### [Task requirements]
Please find every line in the records below that contains the word "email", matching case exactly, and copy each of those lines.

Provided information START

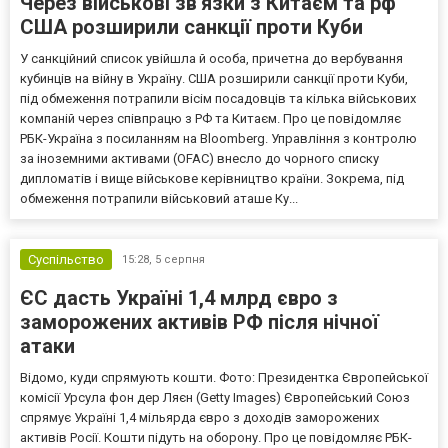
Через військові зв'язки з Китаєм та рф
США розширили санкції проти Куби
У санкційний список увійшла й особа, причетна до вербування
кубинців на війну в Україну. США розширили санкції проти Куби,
під обмеження потрапили вісім посадовців та кілька військових
компаній через співпрацю з РФ та Китаєм. Про це повідомляє
РБК-Україна з посиланням на Bloomberg. Управління з контролю
за іноземними активами (OFAC) внесло до чорного списку
дипломатів і вище військове керівництво країни. Зокрема, під
обмеження потрапили військовий аташе Ку...
Суспільство
15:28,
5 серпня
ЄС дасть Україні 1,4 млрд євро з
заморожених активів РФ після нічної
атаки
Відомо, куди спрямують кошти. Фото: Президентка Європейської
комісії Урсула фон дер Ляєн (Getty Images) Європейський Союз
спрямує Україні 1,4 мільярда євро з доходів заморожених
активів Росії. Кошти підуть на оборону. Про це повідомляє РБК-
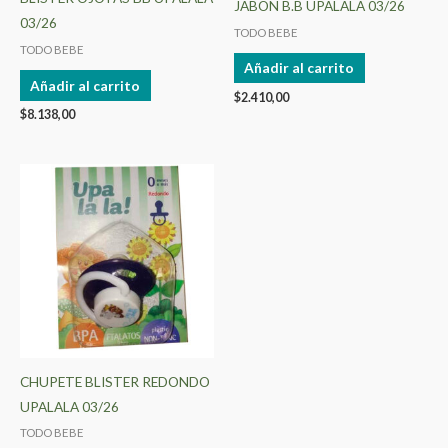
JABON B.B UPALALA 03/26
03/26
TODO BEBE
TODO BEBE
Añadir al carrito
Añadir al carrito
$
2.410,00
$
8.138,00
Este
producto
tiene
múltiples
variantes.
Las
opciones
se
pueden
CHUPETE BLISTER REDONDO
elegir
UPALALA 03/26
en
TODO BEBE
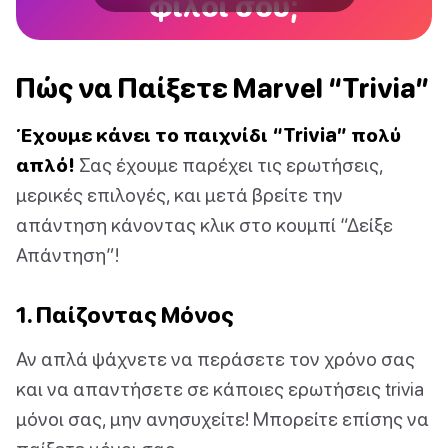
φίλοι σου;
Πώς να Παίξετε Marvel “Trivia”
Έχουμε κάνει το παιχνίδι “Trivia” πολύ
απλό!
Σας έχουμε παρέχει τις ερωτήσεις,
μερικές επιλογές, και μετά βρείτε την
απάντηση κάνοντας κλικ στο κουμπί “Δείξε
Απάντηση”!
1. Παίζοντας Μόνος
Αν απλά ψάχνετε να περάσετε τον χρόνο σας
και να απαντήσετε σε κάποιες ερωτήσεις trivia
μόνοι σας, μην ανησυχείτε! Μπορείτε επίσης να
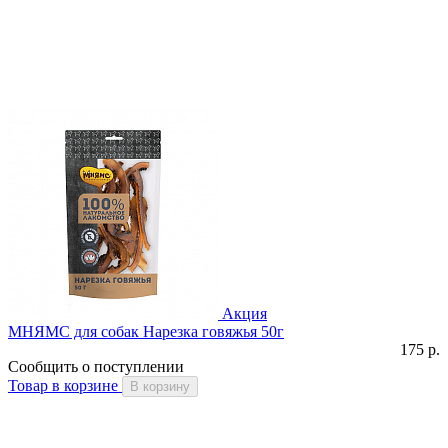
Акция
МНЯМС для собак Нарезка говяжья 50г
175 р.
Сообщить о поступлении
Товар в корзине
В корзину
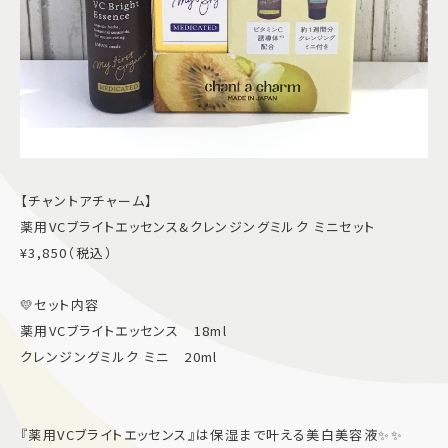
【チャントアチャーム】
薬用VCブライトエッセンス&クレンジングミルク ミニセット
¥3,850（税込）
💛セット内容
薬用VCブライトエッセンス 18ml
クレンジングミルク ミニ 20ml
『薬用VCブライトエッセンス』は保湿まで叶える美白美容液✨✨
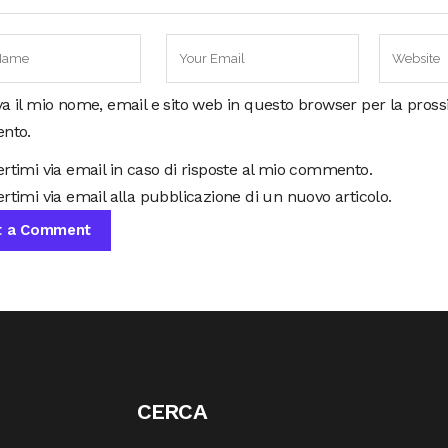
va il mio nome, email e sito web in questo browser per la pros
nto.
ertimi via email in caso di risposte al mio commento.
rtimi via email alla pubblicazione di un nuovo articolo.
CERCA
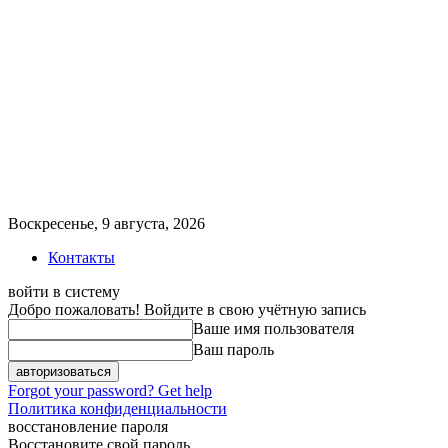
Воскресенье, 9 августа, 2026
Контакты
войти в систему
Добро пожаловать! Войдите в свою учётную запись
Ваше имя пользователя
Ваш пароль
Forgot your password? Get help
Политика конфиденциальности
восстановление пароля
Восстановите свой пароль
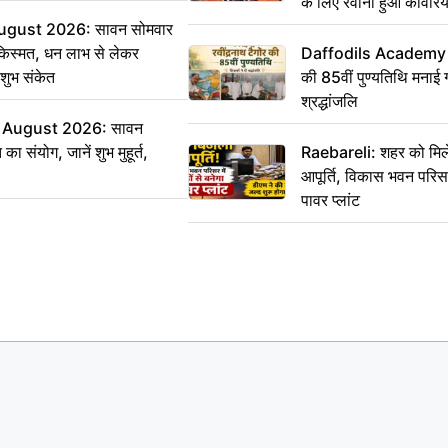
के लिए रवाना हुआ कांवरियो
ugust 2026: सावन सोमवार
किस्मत, धन लाभ से लेकर
Daffodils Academy में 
शुभ संकेत
की 85वीं पुण्यतिथि मनाई गई
श्रद्धांजलि
 August 2026: सावन
ा संयोग, जानें शुभ मुहूर्त,
Raebareli: शहर को मिल
आपूर्ति, विकास भवन परिसर 
पावर प्लांट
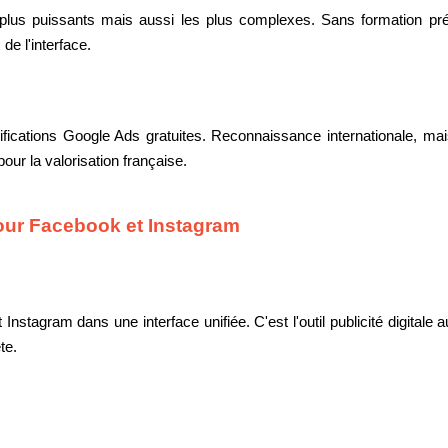
es plus puissants mais aussi les plus complexes. Sans formation préa
e l'interface.
ertifications Google Ads gratuites. Reconnaissance internationale, 
our la valorisation française.
e pour Facebook et Instagram
stagram dans une interface unifiée. C'est l'outil publicité digitale a
te.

Provided information END

### [Answer]
va il mio nome, email e sito web in questo browser per la pros
ertimi via email in caso di risposte al mio commento.
rtimi via email alla pubblicazione di un nuovo articolo.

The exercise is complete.